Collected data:

* * * * * * * * *

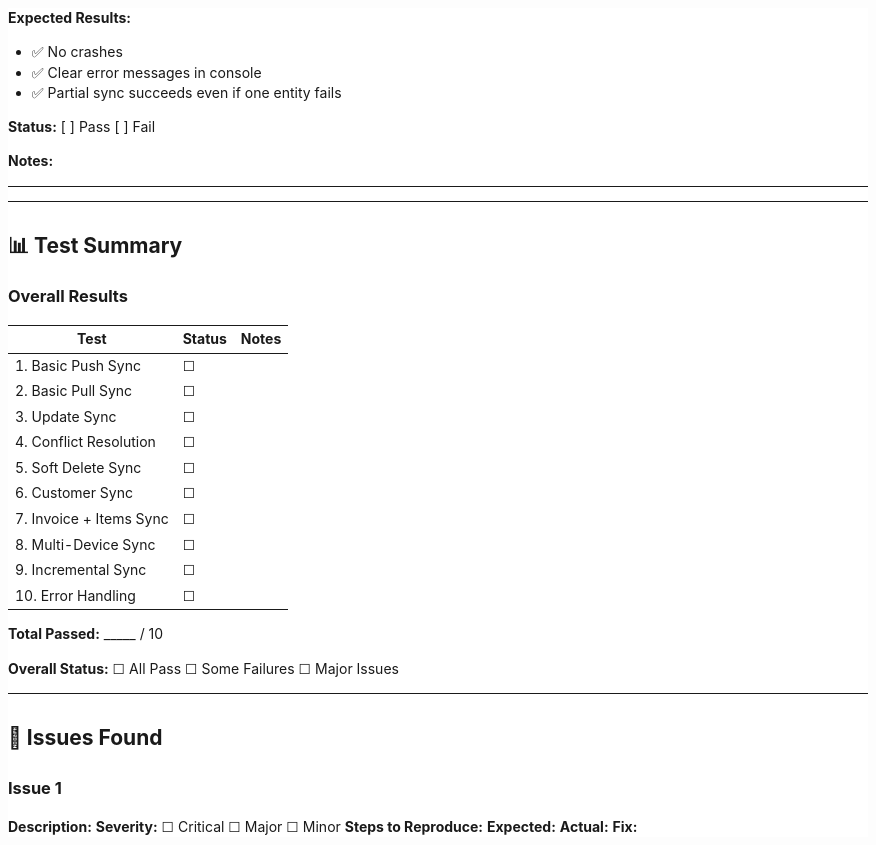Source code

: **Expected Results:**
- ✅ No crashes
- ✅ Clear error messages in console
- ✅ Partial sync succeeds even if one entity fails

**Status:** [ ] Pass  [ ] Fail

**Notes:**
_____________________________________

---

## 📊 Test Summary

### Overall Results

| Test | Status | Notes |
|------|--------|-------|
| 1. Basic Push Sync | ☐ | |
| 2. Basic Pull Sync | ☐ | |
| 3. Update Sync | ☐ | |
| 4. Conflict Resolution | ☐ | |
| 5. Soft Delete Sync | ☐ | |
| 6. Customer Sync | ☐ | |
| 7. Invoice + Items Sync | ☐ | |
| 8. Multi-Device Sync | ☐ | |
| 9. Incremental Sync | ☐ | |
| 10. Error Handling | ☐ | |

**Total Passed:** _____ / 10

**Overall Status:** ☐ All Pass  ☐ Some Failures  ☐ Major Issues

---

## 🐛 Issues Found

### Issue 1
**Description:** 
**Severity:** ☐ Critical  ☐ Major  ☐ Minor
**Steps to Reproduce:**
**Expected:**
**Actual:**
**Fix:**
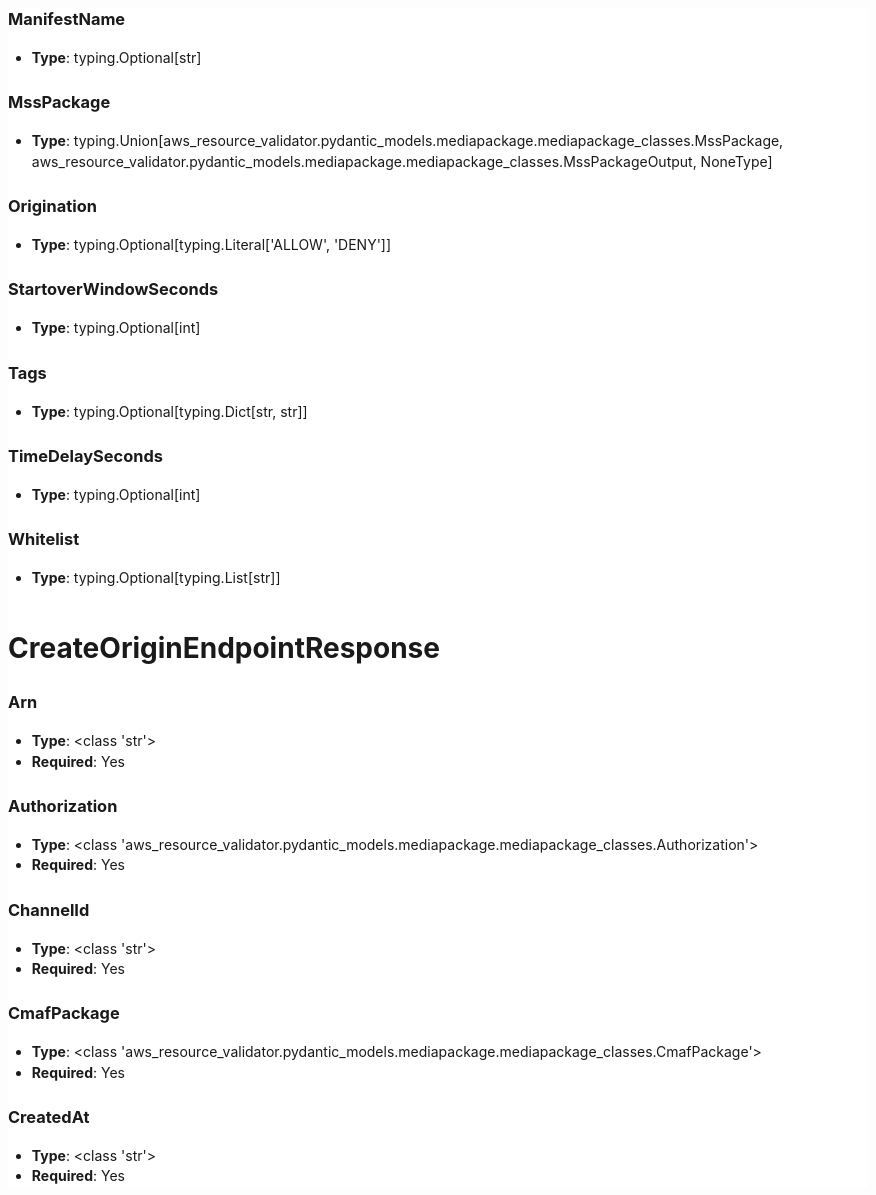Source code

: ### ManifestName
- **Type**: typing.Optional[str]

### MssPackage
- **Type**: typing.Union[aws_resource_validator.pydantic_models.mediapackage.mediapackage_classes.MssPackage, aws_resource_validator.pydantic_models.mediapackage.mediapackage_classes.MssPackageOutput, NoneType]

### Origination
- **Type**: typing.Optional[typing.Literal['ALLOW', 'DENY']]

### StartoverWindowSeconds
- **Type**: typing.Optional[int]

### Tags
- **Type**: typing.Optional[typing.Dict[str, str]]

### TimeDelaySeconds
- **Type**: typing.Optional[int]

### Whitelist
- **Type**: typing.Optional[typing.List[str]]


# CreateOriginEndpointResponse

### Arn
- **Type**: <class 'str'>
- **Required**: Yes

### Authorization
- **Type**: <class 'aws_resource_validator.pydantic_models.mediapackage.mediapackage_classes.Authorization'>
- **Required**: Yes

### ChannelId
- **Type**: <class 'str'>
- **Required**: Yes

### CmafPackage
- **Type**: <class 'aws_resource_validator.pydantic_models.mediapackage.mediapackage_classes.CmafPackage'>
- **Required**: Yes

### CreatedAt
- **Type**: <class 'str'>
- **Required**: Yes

* * * * * * * * *

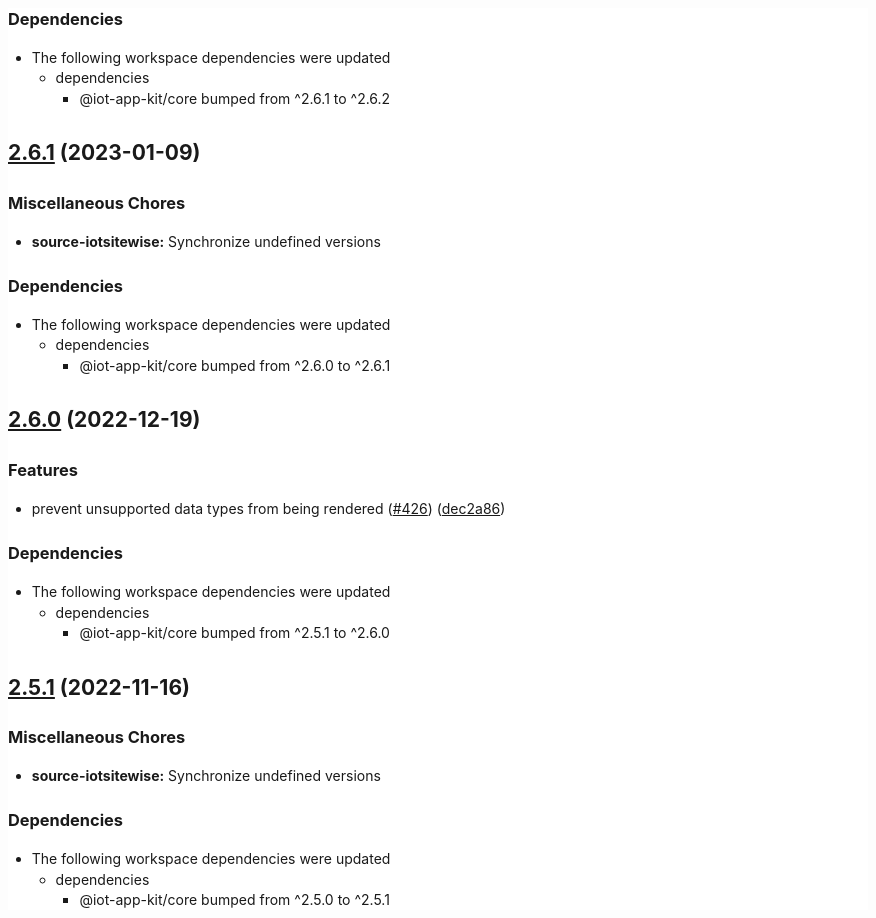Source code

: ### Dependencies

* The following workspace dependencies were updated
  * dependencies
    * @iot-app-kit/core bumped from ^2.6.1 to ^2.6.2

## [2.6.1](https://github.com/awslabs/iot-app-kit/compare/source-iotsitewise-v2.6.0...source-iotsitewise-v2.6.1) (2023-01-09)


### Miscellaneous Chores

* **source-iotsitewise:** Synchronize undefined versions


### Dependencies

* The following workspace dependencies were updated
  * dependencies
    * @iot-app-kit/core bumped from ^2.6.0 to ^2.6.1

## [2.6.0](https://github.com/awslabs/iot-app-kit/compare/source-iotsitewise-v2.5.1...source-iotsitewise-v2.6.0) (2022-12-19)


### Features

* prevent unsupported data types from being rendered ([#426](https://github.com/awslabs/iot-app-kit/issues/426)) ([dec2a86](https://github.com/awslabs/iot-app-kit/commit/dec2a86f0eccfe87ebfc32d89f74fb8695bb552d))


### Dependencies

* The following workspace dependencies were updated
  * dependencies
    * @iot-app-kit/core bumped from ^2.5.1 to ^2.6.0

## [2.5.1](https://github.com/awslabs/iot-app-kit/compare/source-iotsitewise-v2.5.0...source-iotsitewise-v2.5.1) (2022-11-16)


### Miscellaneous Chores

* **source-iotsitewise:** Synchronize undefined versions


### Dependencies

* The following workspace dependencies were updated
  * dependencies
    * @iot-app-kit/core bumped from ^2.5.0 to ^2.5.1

* * * * * * * * *

| Directions |
All lines above that contain the word "github" are to be copied.

| Solved problem |
## [2.6.1](https://github.com/awslabs/iot-app-kit/compare/source-iotsitewise-v2.6.0...source-iotsitewise-v2.6.1) (2023-01-09)
## [2.6.0](https://github.com/awslabs/iot-app-kit/compare/source-iotsitewise-v2.5.1...source-iotsitewise-v2.6.0) (2022-12-19)
* prevent unsupported data types from being rendered ([#426](https://github.com/awslabs/iot-app-kit/issues/426)) ([dec2a86](https://github.com/awslabs/iot-app-kit/commit/dec2a86f0eccfe87ebfc32d89f74fb8695bb552d))
## [2.5.1](https://github.com/awslabs/iot-app-kit/compare/source-iotsitewise-v2.5.0...source-iotsitewise-v2.5.1) (2022-11-16)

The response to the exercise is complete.